Sometimes I get tired of debates concerning angels, dancing, and the heads of pins. And this is the mother of them all.
Let's assume, arguendo, that Obama really wasn't eligible. What then? Suppose some well-intentioned court were to decide that he was ineligible; what remedy would it order? Would it order that, with respect to the particular plaintiff, every action taken by Obama - and thus every bill enacted into law during the past 5-1/2 years - was void? Given the rule of precedent, and how it doesn't bind sister courts, that would lead to a bizarre patchwork where people in some court districts in the US would be absolutely free of any federal executive or legislative action taken since Jan. 21, 2009, while people in other court districts would still be fully bound.
So it gets up to the S.Court toot-sweet - circuit splits and whatnot as well as an unholy constitutional mess. What is the Supreme Court going to do? Is it going to agree that Obama is ineligible and that, therefore, every executive and legislative action since Jan. 21, 2009 is void? Even just straightening out the tax mess alone would be herculean - refund suits for taxes paid that should never have been levied in the first place (so, presumably, the statute of limitations on refunds wouldn't apply), and deficiencies based on deductions or exemptions that were granted but shouldn't have been.

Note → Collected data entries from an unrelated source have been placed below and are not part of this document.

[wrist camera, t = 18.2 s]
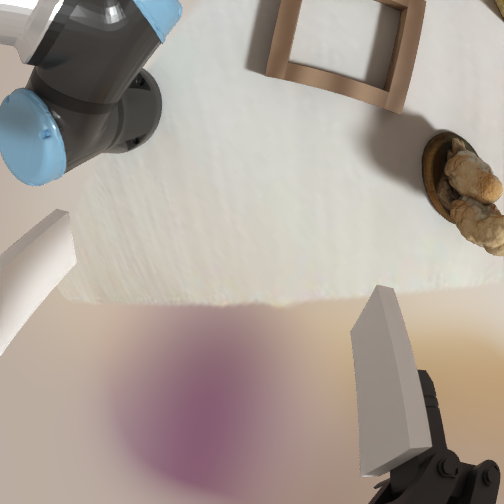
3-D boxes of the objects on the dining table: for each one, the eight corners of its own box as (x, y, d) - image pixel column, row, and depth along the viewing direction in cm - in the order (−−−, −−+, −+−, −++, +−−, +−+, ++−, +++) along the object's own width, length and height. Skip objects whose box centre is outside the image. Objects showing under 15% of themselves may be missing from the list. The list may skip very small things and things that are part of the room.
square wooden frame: (266, 76, 36) (264, 75, 34) (291, -35, 26) (291, -42, 23) (394, 112, 36) (400, 115, 33) (418, 5, 25) (426, 1, 23)
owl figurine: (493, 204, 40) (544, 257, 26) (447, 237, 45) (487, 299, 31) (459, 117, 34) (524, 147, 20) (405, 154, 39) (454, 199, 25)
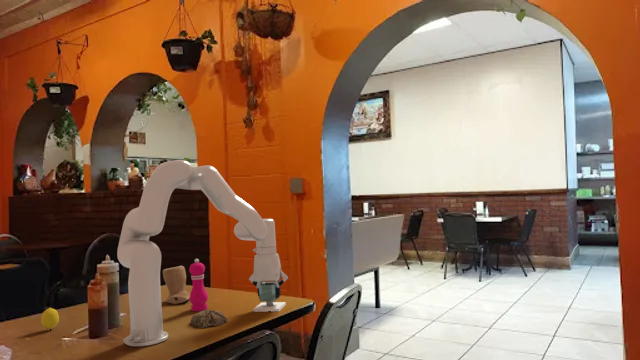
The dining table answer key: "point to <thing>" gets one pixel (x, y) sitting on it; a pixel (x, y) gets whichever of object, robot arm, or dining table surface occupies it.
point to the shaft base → (269, 306)
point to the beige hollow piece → (176, 284)
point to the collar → (267, 291)
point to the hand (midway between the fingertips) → (269, 297)
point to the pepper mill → (198, 287)
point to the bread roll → (208, 319)
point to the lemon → (50, 318)
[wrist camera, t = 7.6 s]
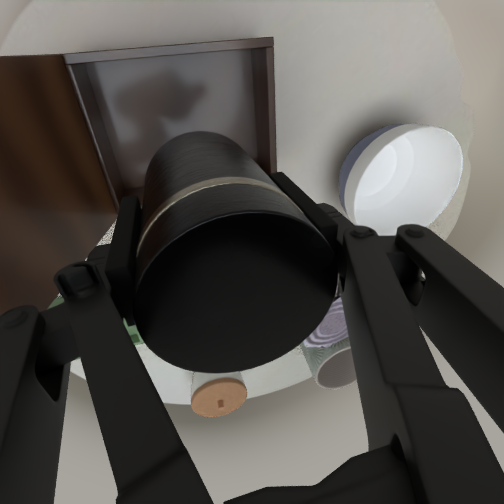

To me this is one where you simply cut to the chase: eligibility is a "political question" the resolution of which is left in the sole custody of the legislative and executive branches. But the executive has consistently argued his eligibility and the legislative has never gainsaid eligibility - in point of fact, in the current miasma of impeachment chatter, ineligibility would be about the only really serious impeachable offense here. As such, the Court would, I think, conclude that the question of Obama's eligibility, as a matter of constitutional jurisprudence, has to be answered in the affirmative: Obama is eligible because his eligibility has not been successfully challenged or gainsaid in the only fora in which it could be. Ergo, any lower court holding that Obama was ineligible would have to be reversed and any remedial awards undone.
The only real interesting question for me on this point is this: when and how could we get a bipartisan consensus that it is time to remove this antediluvian appendix from the constitutional body politic through an appropriate amendment?